:: INSTRUCTION ::
Rewrite the lines from the one containing "<b>Server (Without docker):</b>" through the one containing "Then set the", changing every "mySecToken" to "myAccessToken" and keeping everything else the same. Return only those lines.

*** RECORDS FOR THIS EXERCISE ***

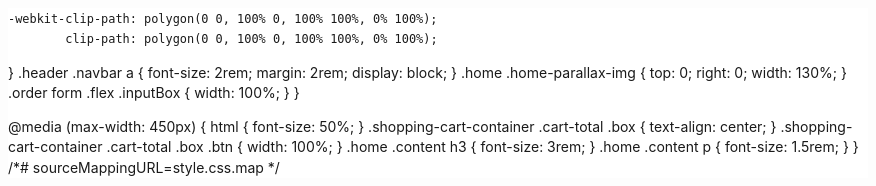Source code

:     -webkit-clip-path: polygon(0 0, 100% 0, 100% 100%, 0% 100%);
            clip-path: polygon(0 0, 100% 0, 100% 100%, 0% 100%);
  }
  .header .navbar a {
    font-size: 2rem;
    margin: 2rem;
    display: block;
  }
  .home .home-parallax-img {
    top: 0;
    right: 0;
    width: 130%;
  }
  .order form .flex .inputBox {
    width: 100%;
  }
}

@media (max-width: 450px) {
  html {
    font-size: 50%;
  }
  .shopping-cart-container .cart-total .box {
    text-align: center;
  }
  .shopping-cart-container .cart-total .box .btn {
    width: 100%;
  }
  .home .content h3 {
    font-size: 3rem;
  }
  .home .content p {
    font-size: 1.5rem;
  }
}
/*# sourceMappingURL=style.css.map */
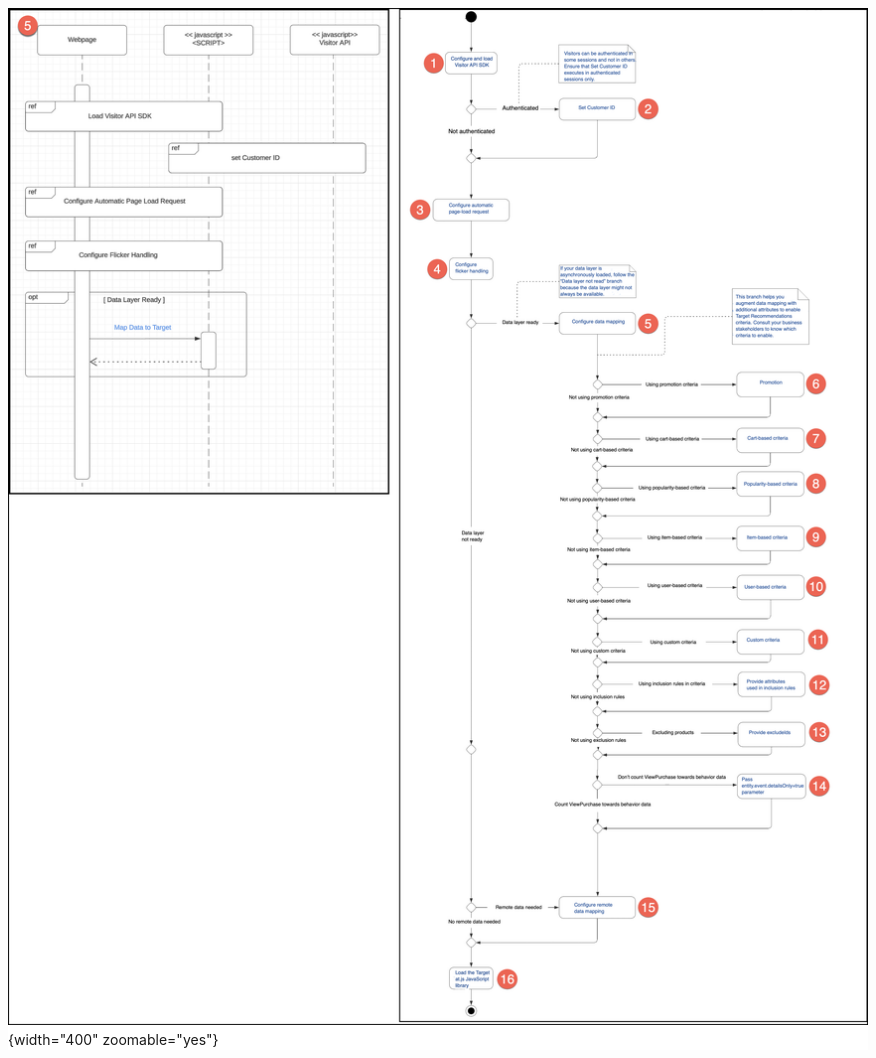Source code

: ![Diagrama de mapeamento de dados](/help/dev/patterns/recs-atjs/assets/data-mapping-combined.png){width="400" zoomable="yes"}
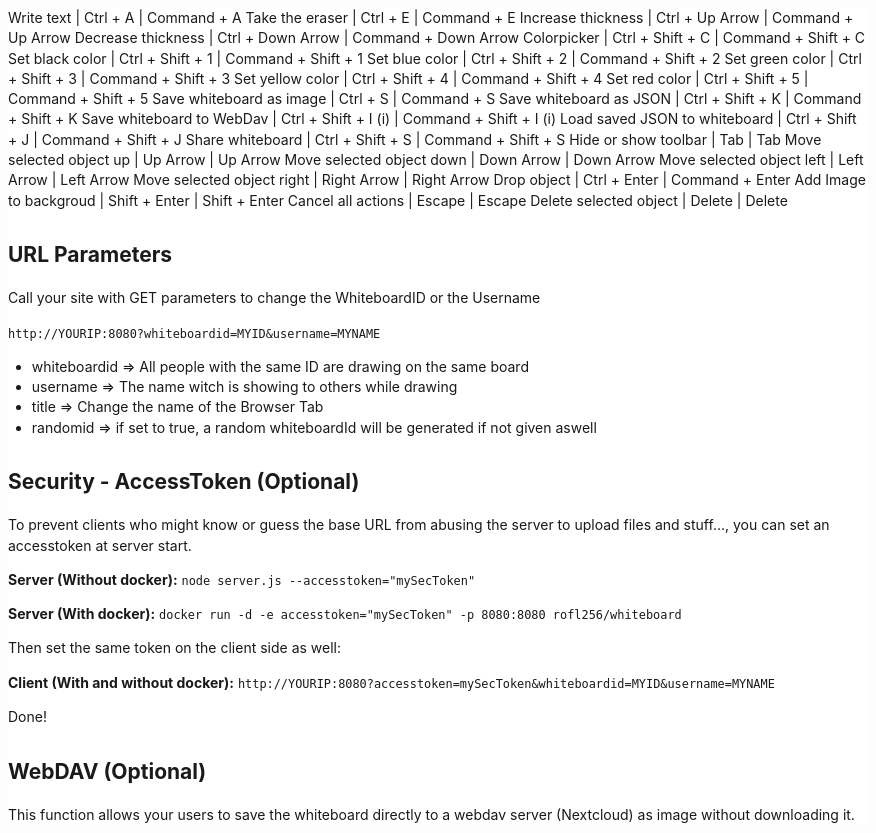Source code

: Write text | Ctrl + A | Command + A
Take the eraser | Ctrl + E | Command + E
Increase thickness | Ctrl + Up Arrow | Command + Up Arrow
Decrease thickness | Ctrl + Down Arrow | Command + Down Arrow
Colorpicker | Ctrl + Shift + C | Command + Shift + C
Set black color | Ctrl + Shift + 1 | Command + Shift + 1
Set blue color | Ctrl + Shift + 2 | Command + Shift + 2
Set green color | Ctrl + Shift + 3 | Command + Shift + 3
Set yellow color | Ctrl + Shift + 4 | Command + Shift + 4
Set red color | Ctrl + Shift + 5 | Command + Shift + 5
Save whiteboard as image | Ctrl + S | Command + S
Save whiteboard as JSON | Ctrl + Shift + K | Command + Shift + K
Save whiteboard to WebDav | Ctrl + Shift + I (i) | Command + Shift + I (i)
Load saved JSON to whiteboard | Ctrl + Shift + J | Command + Shift + J
Share whiteboard | Ctrl + Shift + S | Command + Shift + S
Hide or show toolbar | Tab | Tab
Move selected object up | Up Arrow | Up Arrow
Move selected object down | Down Arrow | Down Arrow
Move selected object left | Left Arrow | Left Arrow
Move selected object right | Right Arrow | Right Arrow
Drop object | Ctrl + Enter | Command + Enter
Add Image to backgroud | Shift + Enter | Shift + Enter
Cancel all actions | Escape | Escape
Delete selected object | Delete | Delete

## URL Parameters
Call your site with GET parameters to change the WhiteboardID or the Username

`http://YOURIP:8080?whiteboardid=MYID&username=MYNAME`

* whiteboardid => All people with the same ID are drawing on the same board
* username => The name witch is showing to others while drawing
* title => Change the name of the Browser Tab
* randomid => if set to true, a random whiteboardId will be generated if not given aswell

## Security - AccessToken (Optional)
To prevent clients who might know or guess the base URL from abusing the server to upload files and stuff..., you can set an accesstoken at server start.

<b>Server (Without docker):</b> `node server.js --accesstoken="mySecToken"`

<b>Server (With docker):</b> `docker run -d -e accesstoken="mySecToken" -p 8080:8080 rofl256/whiteboard`

Then set the same token on the client side as well:

<b>Client (With and without docker):</b> `http://YOURIP:8080?accesstoken=mySecToken&whiteboardid=MYID&username=MYNAME`

Done!

## WebDAV (Optional)
This function allows your users to save the whiteboard directly to a webdav server (Nextcloud) as image without downloading it.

*** End of RECORDS FOR THIS EXERCISE ***

:: EXERCISE RESULT ::
<b>Server (Without docker):</b> `node server.js --accesstoken="myAccessToken"`

<b>Server (With docker):</b> `docker run -d -e accesstoken="myAccessToken" -p 8080:8080 rofl256/whiteboard`

Then set the same token on the client side as well:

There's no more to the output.